=== Begin Enclosure ===

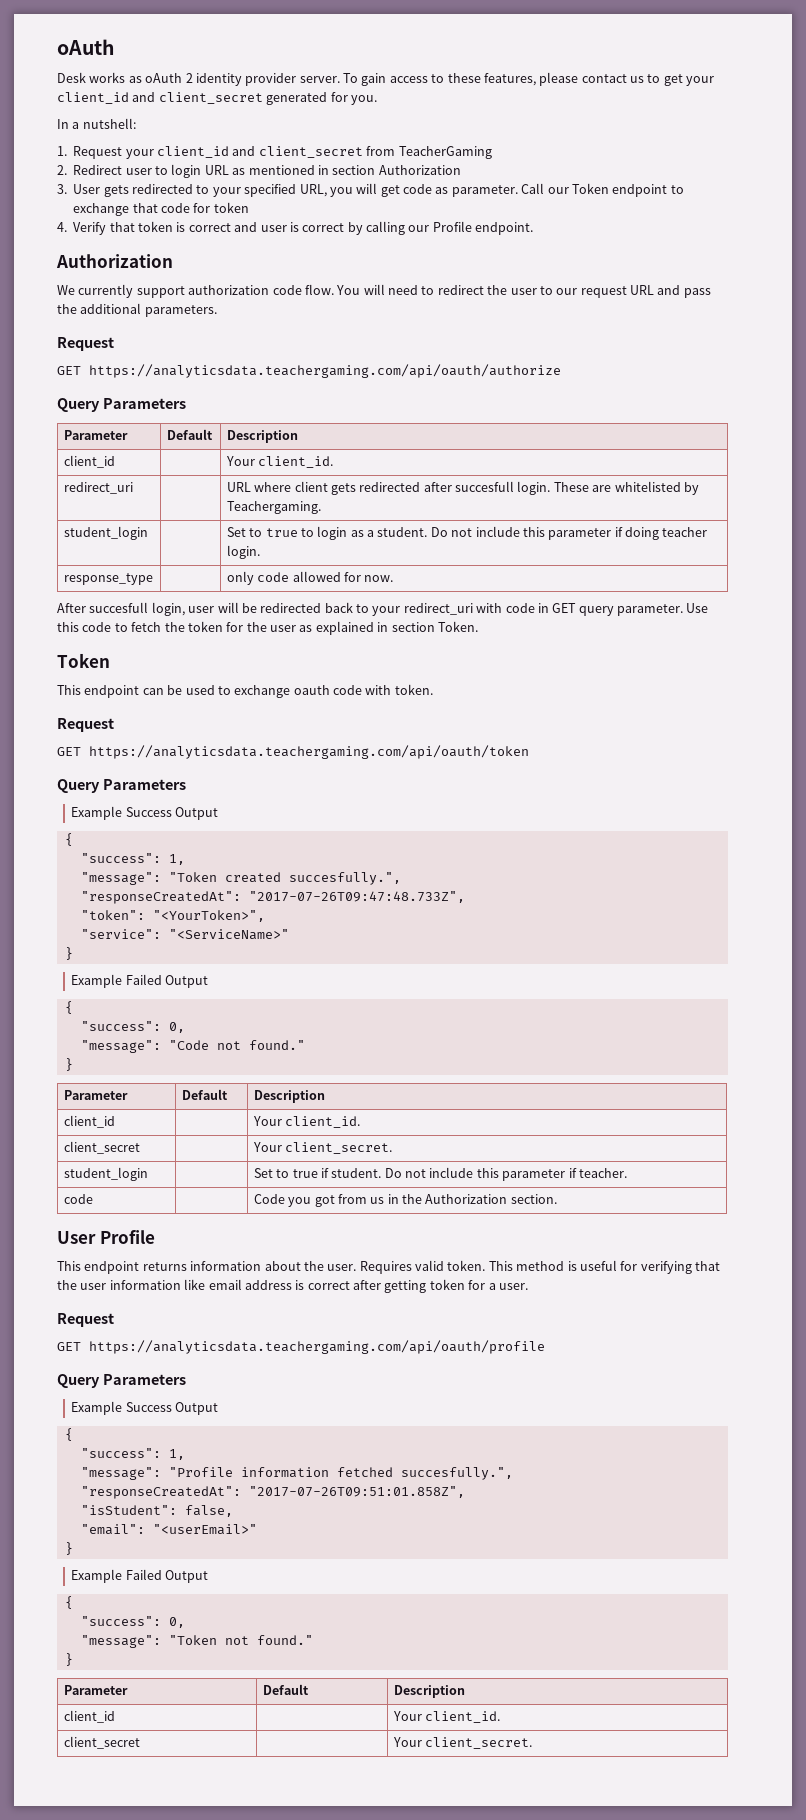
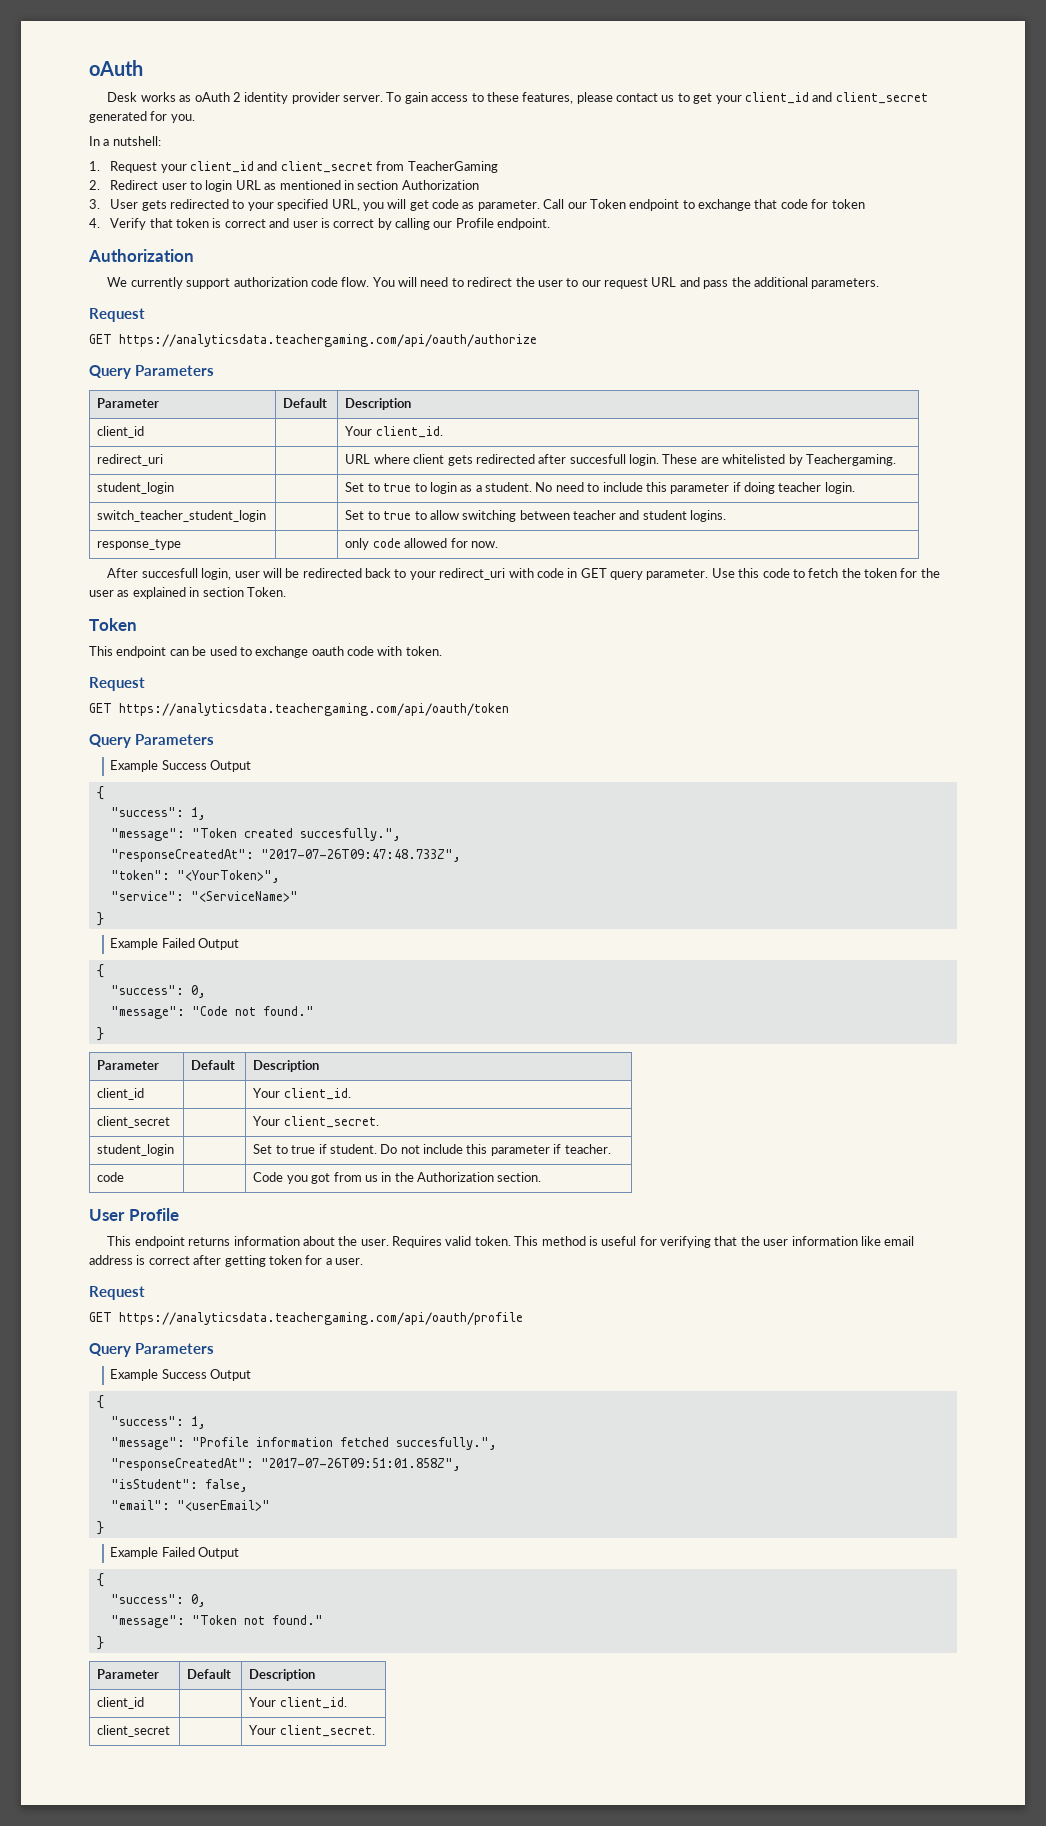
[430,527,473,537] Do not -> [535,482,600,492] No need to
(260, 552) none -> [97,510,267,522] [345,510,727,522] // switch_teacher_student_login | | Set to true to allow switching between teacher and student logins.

=== End Enclosure ===
=== Begin Enclosure ===

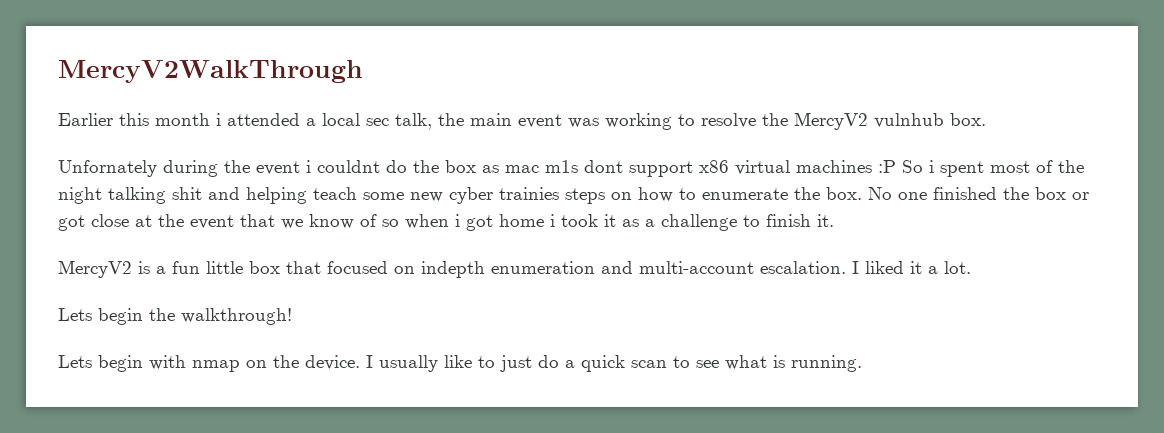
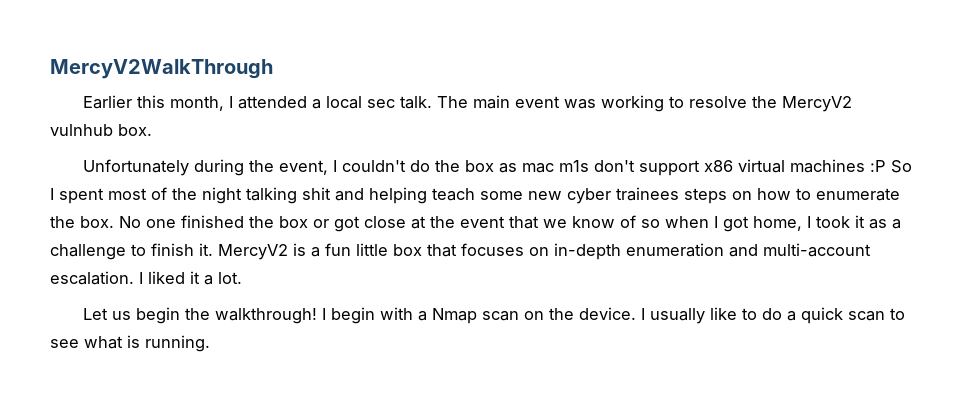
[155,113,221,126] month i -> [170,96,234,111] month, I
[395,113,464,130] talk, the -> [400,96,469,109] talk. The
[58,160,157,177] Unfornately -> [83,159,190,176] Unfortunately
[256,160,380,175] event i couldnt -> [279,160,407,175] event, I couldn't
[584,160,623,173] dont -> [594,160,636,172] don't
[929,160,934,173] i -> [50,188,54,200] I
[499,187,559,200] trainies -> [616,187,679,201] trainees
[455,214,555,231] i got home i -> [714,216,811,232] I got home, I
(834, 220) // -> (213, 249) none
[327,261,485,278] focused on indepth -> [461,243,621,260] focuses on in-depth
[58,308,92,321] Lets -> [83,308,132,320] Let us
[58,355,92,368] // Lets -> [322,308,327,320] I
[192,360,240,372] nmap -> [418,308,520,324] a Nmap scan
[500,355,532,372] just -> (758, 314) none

=== End Enclosure ===
=== Begin Enclosure ===

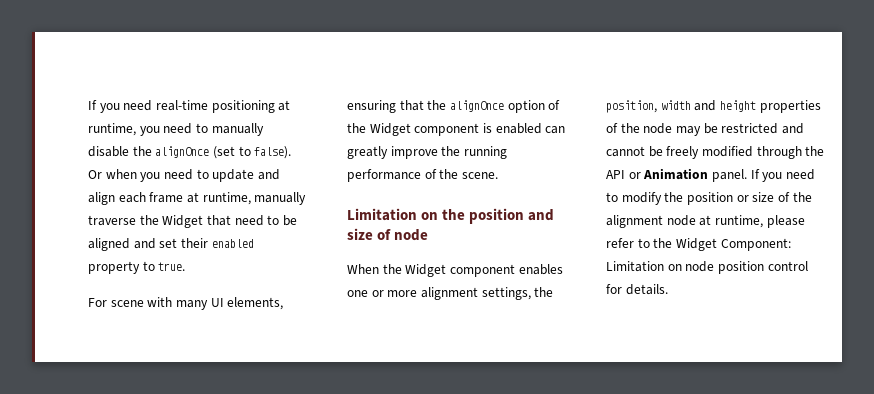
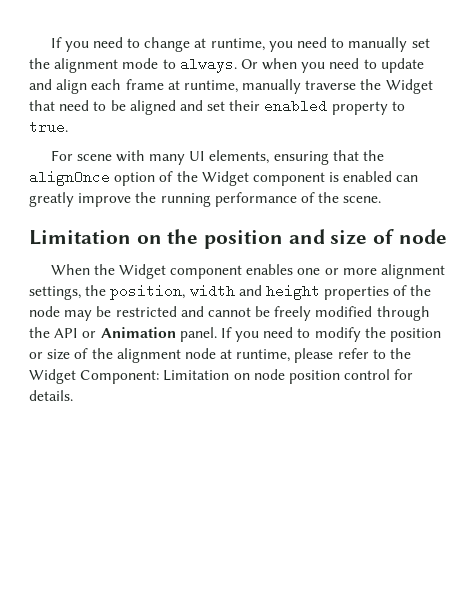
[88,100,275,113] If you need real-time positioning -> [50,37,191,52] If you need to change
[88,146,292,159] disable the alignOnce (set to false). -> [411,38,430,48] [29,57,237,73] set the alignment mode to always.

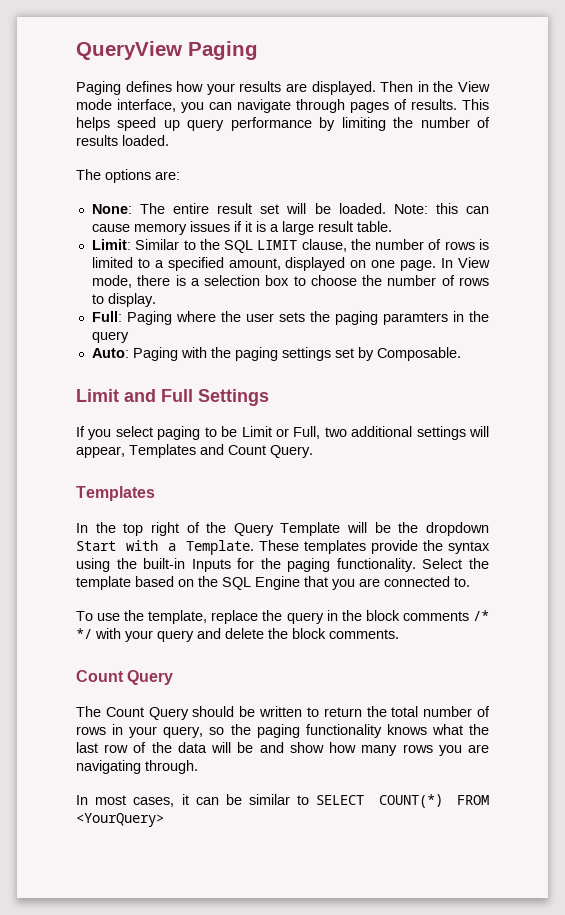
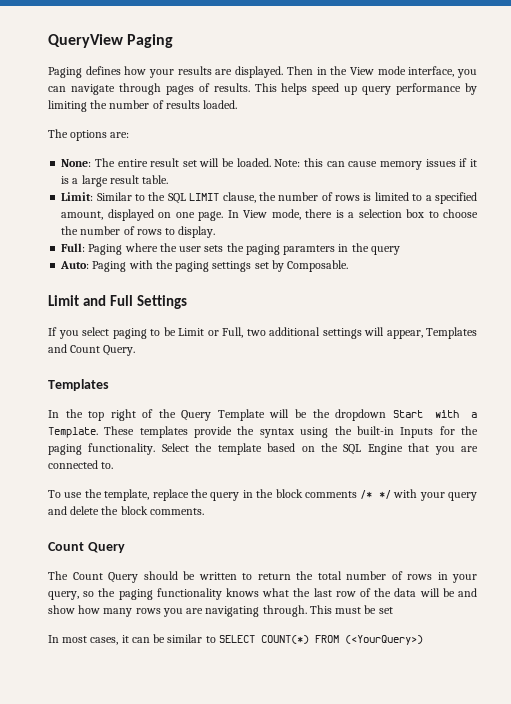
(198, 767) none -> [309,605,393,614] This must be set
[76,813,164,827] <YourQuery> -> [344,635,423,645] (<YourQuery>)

=== End Enclosure ===

• What the exercise asks
Please give back, exactly as it stands above, the stretch from the line with "[327,261,485,278] focused on" through the line with "[500,355,532,372] just -> (758, 314) none", and no line outside it.

• Solution for this exercise
[327,261,485,278] focused on indepth -> [461,243,621,260] focuses on in-depth
[58,308,92,321] Lets -> [83,308,132,320] Let us
[58,355,92,368] // Lets -> [322,308,327,320] I
[192,360,240,372] nmap -> [418,308,520,324] a Nmap scan
[500,355,532,372] just -> (758, 314) none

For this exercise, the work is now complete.